Le Hakoah Wien était le club des petits juifs, appelés „Semmeljuden“, souvent originaires de l’Europe de l’Est, et avait une orientation nationale et sioniste. Max Häusler est né le 20 juillet 1901 à Solotwina (aujourd’hui Ivanov Frankovsk, Ukraine). Max Gold était né le 2 février 1900 à Vienne de parents originaires de Lemberg (aujourd’hui Lviv, Ukraine). D’origine modeste, il avait fait un apprentissage comme maroquinier, puis s’était engagé, encore mineur, comme volontaire dans l’armée autrichienne pendant la Première Guerre mondiale. Il avait commencé sa carrière de football au Wiener AF avant d’être recruté par le Hakoah en 1922. Membre de l’association internationale sportive juive „Makkabi“, le Hakoah voyait dans le sport un moyen de se battre contre l’antisémitisme. Le Hakoah représentait le mouvement du „Muskeljudentum“: il fallait muscler la minorité juive par une pratique polyvalente du sport. Le Hakoah enregistrait des succès impressionnants non seulement dans le foot mais aussi en natation, en athlétisme, dans la boxe et la lutte. Notons dans ce contexte qu’en 1931 fut fondé le SC Maccabi Luxembourg qui fut un des pionniers du sport de tennis de table au Grand-Duché et organisa également des matches amicaux de football nationaux et internationaux, sans néanmoins être intégré dans le championnat officiel de football.2)

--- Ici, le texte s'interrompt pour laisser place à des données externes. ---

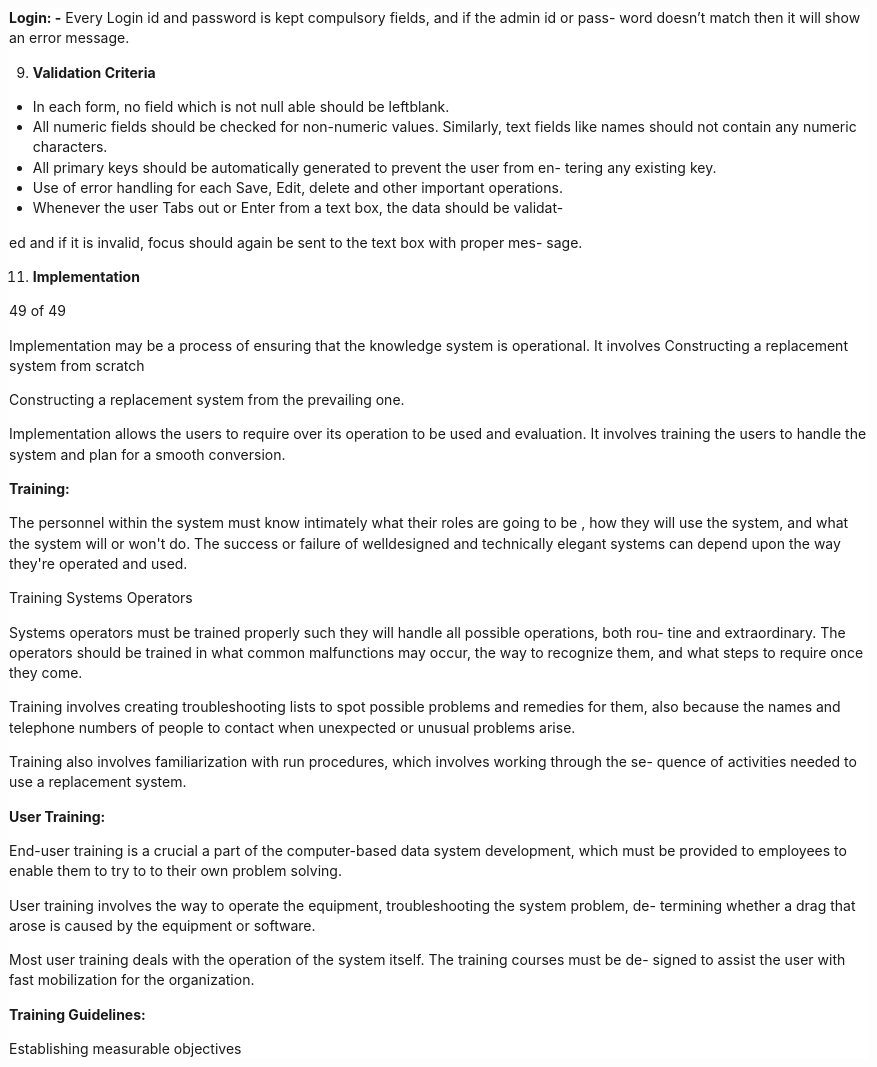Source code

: **Login: -** Every Login id and password is kept compulsory fields, and if the admin id or pass- word doesn’t match then it will show an error message. 

9. **Validation Criteria** 
- In each form, no field which is not null able should be leftblank. 
- All numeric fields should be checked for non-numeric values. Similarly, text fields like names should not contain any numeric characters. 
- All primary keys should be automatically generated to prevent the user from en- tering any existing key. 
- Use of error handling for each Save, Edit, delete and other important operations. 
- Whenever the user Tabs out or Enter from a text box, the data should be validat-


ed and if it is invalid, focus should again be sent to the text box with proper mes- sage. 

11. **Implementation** 

49 of 49

Implementation may be a process of ensuring that the knowledge system is operational. It involves  Constructing a replacement system from scratch 

Constructing a replacement system from the prevailing one. 

Implementation allows the users to require over its operation to be used and evaluation. It involves training the users to handle the system and plan for a smooth conversion. 

**Training:** 

The personnel within the system must know intimately what their roles are going to be , how they will use the system, and what the system will or won't do. The success or failure of welldesigned and technically elegant systems can depend upon the way they're operated and used. 

Training Systems Operators 

Systems operators must be trained properly such they will handle all possible operations, both rou- tine and extraordinary. The operators should be trained in what common malfunctions may occur, the way to recognize them, and what steps to require once they come. 

Training involves creating troubleshooting lists to spot possible problems and remedies for them, also because the names and telephone numbers of people to contact when unexpected or unusual problems arise. 

Training also involves familiarization with run procedures, which involves working through the se- quence of activities needed to use a replacement system. 

**User Training:** 

End-user training is a crucial a part of the computer-based data system development, which must be provided to employees to enable them to try to to their own problem solving. 

User training involves the way to operate the equipment, troubleshooting the system problem, de- termining whether a drag that arose is caused by the equipment or software. 

Most user training deals with the operation of the system itself. The training courses must be de- signed to assist the user with fast mobilization for the organization. 

**Training Guidelines:** 

Establishing measurable objectives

La professionalisation du foot en Autriche amena le Hakoah à organiser deux tournées de sa „Wundermannschaft“ aux Etats-Unis qui eurent un grand succès et se soldèrent par le recrutement d’une grande partie des joueurs par des clubs américains, dont Gold, Häusler et Guttmann. Max Gold joua avec Häusler aux New York Giants, puis comme entraîneur-joueur au Maccabee Chicago avant de revenir en Europe et entraîner dans les années 1930 le Makkabi Kaunas, le FK ASK Riga et les équipes nationales de Lituanie et de Lettonie. En 1932, il épouse à Kaunas la Lituanienne Kreine Presyte, née le 25 juillet 1909 à Jubarkas. En 1938 il entraîne le club viennois Floridsdorfer AC, lorsque l’„Anschluss“ l’oblige à fuir. Il dirige pendant quelques mois l’école nationale de football polonaise à Varsovie avant de continuer son exode vers le Luxembourg où il arrive avec son épouse en septembre 1938 pour entraîner la Jeunesse Esch.

Après une saison décevante terminée à la quatrième place et une tournée en Lituanie et en Pologne entachée de la mort tragique d’Adelio Mastrangelo, les chemins de la Jeunesse et de Max Gold se séparèrent. Le 1er septembre 1939, avec l’invasion de la Pologne par l’Allemagne nazie, la Seconde Guerre mondiale éclate.

(à suivre)

1) Ignaz Hermann Körner, Lexikon jüdischer Sportler in Wien 1900-1938, Wien, 2008; Jüdisches Museum Wien (Hg.), Hakoah – Ein jüdischer Sportverein in Wien 1909-1995, Wien, 1995.

2) Daniel Thilman, Jüdischer Sport in Luxemburg. Eine (kurze) Geschichte des SC Maccabi Luxembourg, in: forum 442, März 2025, S. 40-43.